The indirect verbal brush between Donald Trump and judge Gonzalo Curiel has given me a slight pretext to quote from Perry Anderson’s 2002 article once again. Very slight indeed, because the US justice system is not nearly as politicized as Italy’s, even if it eventually turns out (perhaps years later) that judge Curiel was, after all, motivated by his inner Nevertrump.

Anderson wrote of the 1994 election in Italy:

Robbed of victory at the last minute, the Left took its defeat hard… Dismay […] was shared by wide sectors of the Italian establishment: the industrialists Agnelli at the head of Fiat and De Benedetti of Olivetti, each with influential mouthpieces in the press, La Stampa and La Repubblica; Scalfaro, the President of the Republic; technocrats in the Central Bank; many magistrates and most intellectuals; enlightened Catholic opinion. Abroad the Financial Times and Economist made their disapproval of Berlusconi known early on…

That definitely sounds familiar. No doubt Berlusconi’s media holdings in Italy softened the impact of attacks from the hostile press. However, he could not shield himself from the “progressive” magistrates and, as it later turned out, from President Scalfaro:

In the months leading up to the election, the Milan magistrates had started public investigations against a whole series of leading Italian industrialists… but had not yet reached Berlusconi. When he became Prime Minister, they went into top gear.

Predictably: the activist prosecutors had just brought down the whole political edifice of the First Republic.
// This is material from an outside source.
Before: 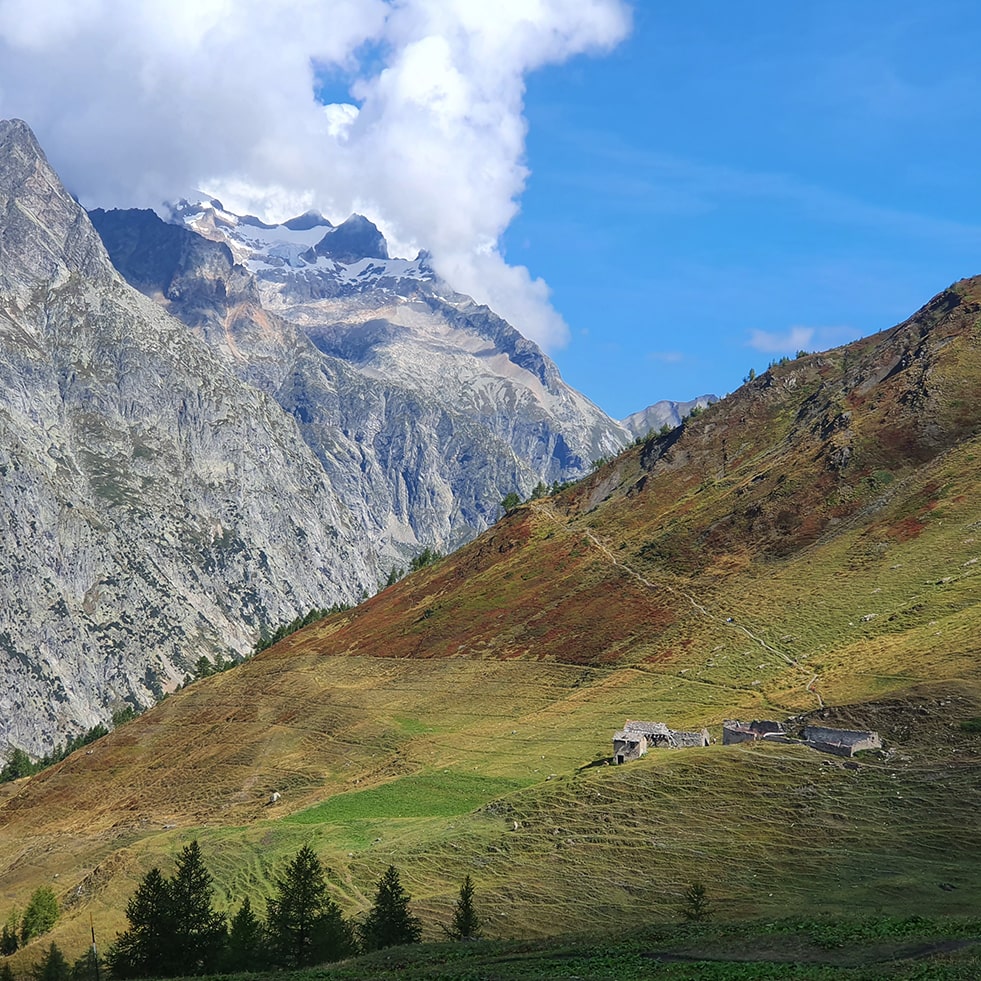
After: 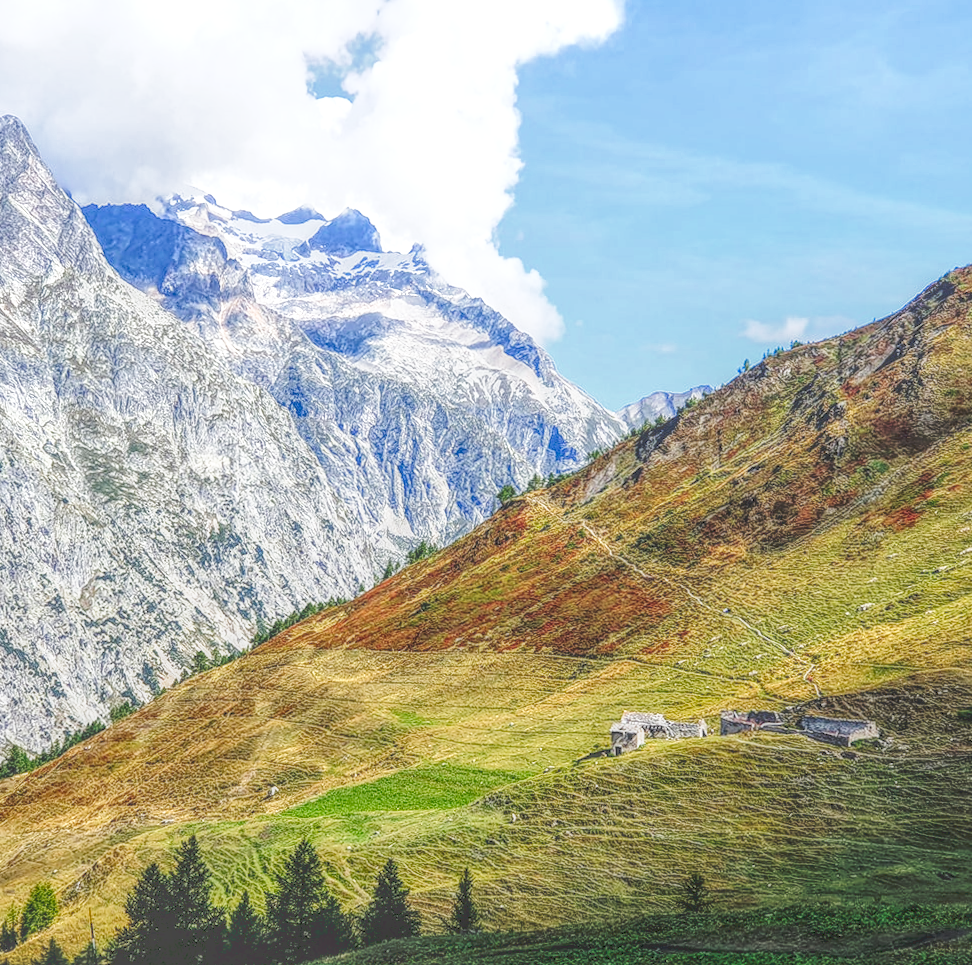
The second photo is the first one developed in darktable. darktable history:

Surely they they did not expect that caddish vulgarian to grab what rightfully belonged to the Left and/or the righteous.
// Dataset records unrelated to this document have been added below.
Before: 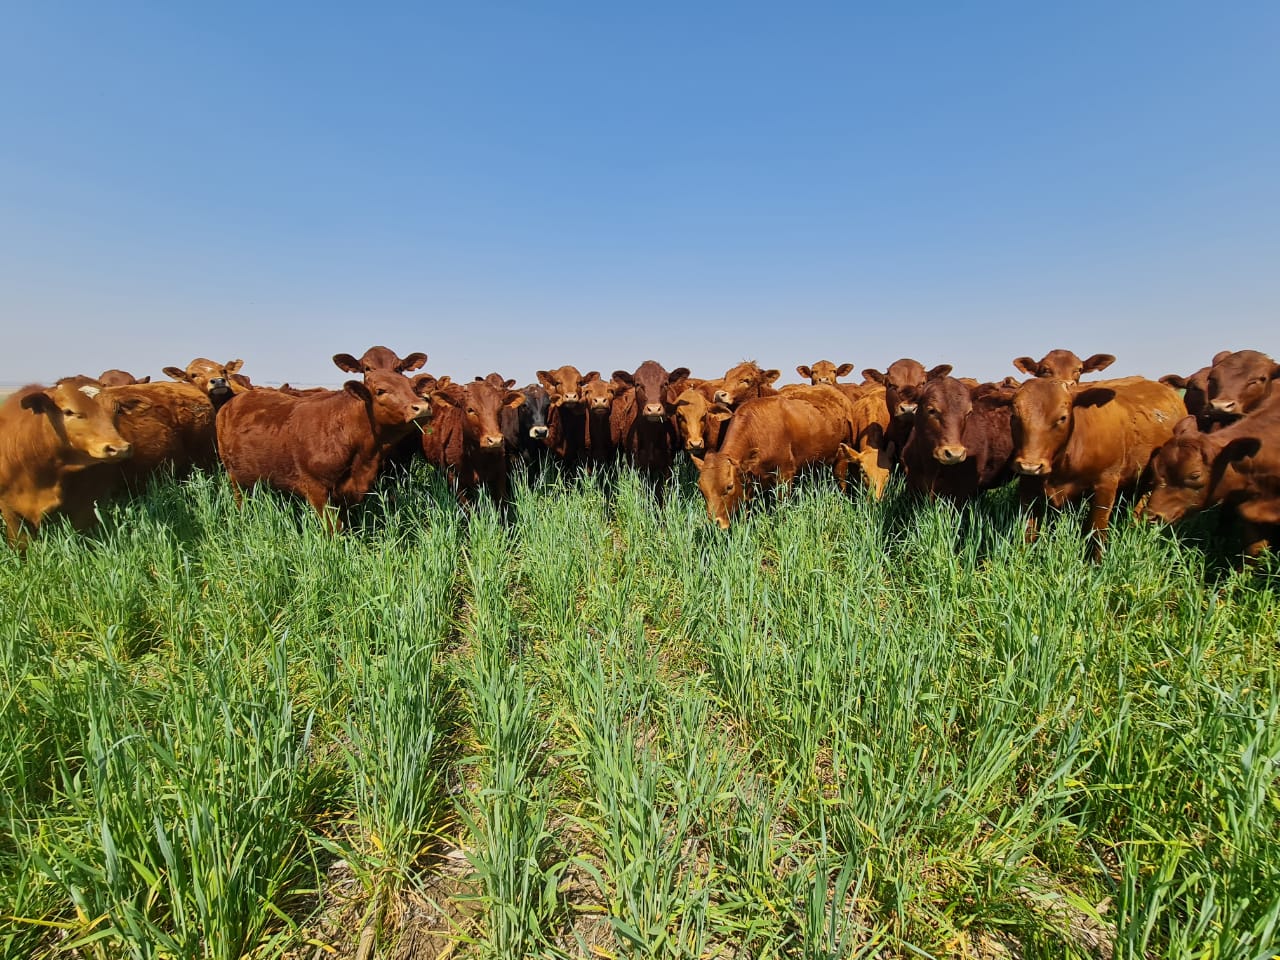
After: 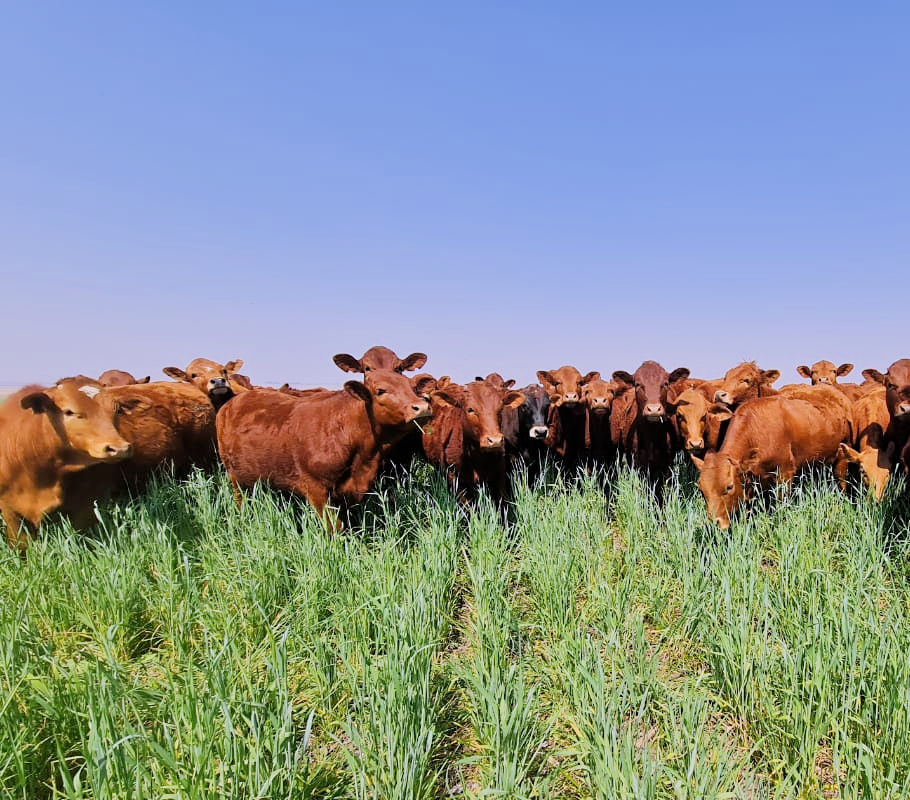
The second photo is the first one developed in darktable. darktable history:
sharpen: radius 5.325, amount 0.312, threshold 26.433
filmic rgb: black relative exposure -7.65 EV, white relative exposure 4.56 EV, hardness 3.61
crop: right 28.885%, bottom 16.626%
exposure: exposure 0.6 EV, compensate highlight preservation false
white balance: red 1.042, blue 1.17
The Milan pool of magistrates, the posse of Mani Pulite… was not a neutral or apolitical force. Italian prosecutors and judges – it is a peculiarity of the system that there is no career division between them – are a highly politicised body… The dismay felt by the Left at the way Berlusconi had usurped the promise of a cleaner democracy was a lesser affair than the anger of the prosecutors in Milan.

Well put. That anger was anything but impotent. Regrettably, Perry Anderson – like far less incisive analysts – is taking the garbled signals emitted by Italy’s judiciary too literally.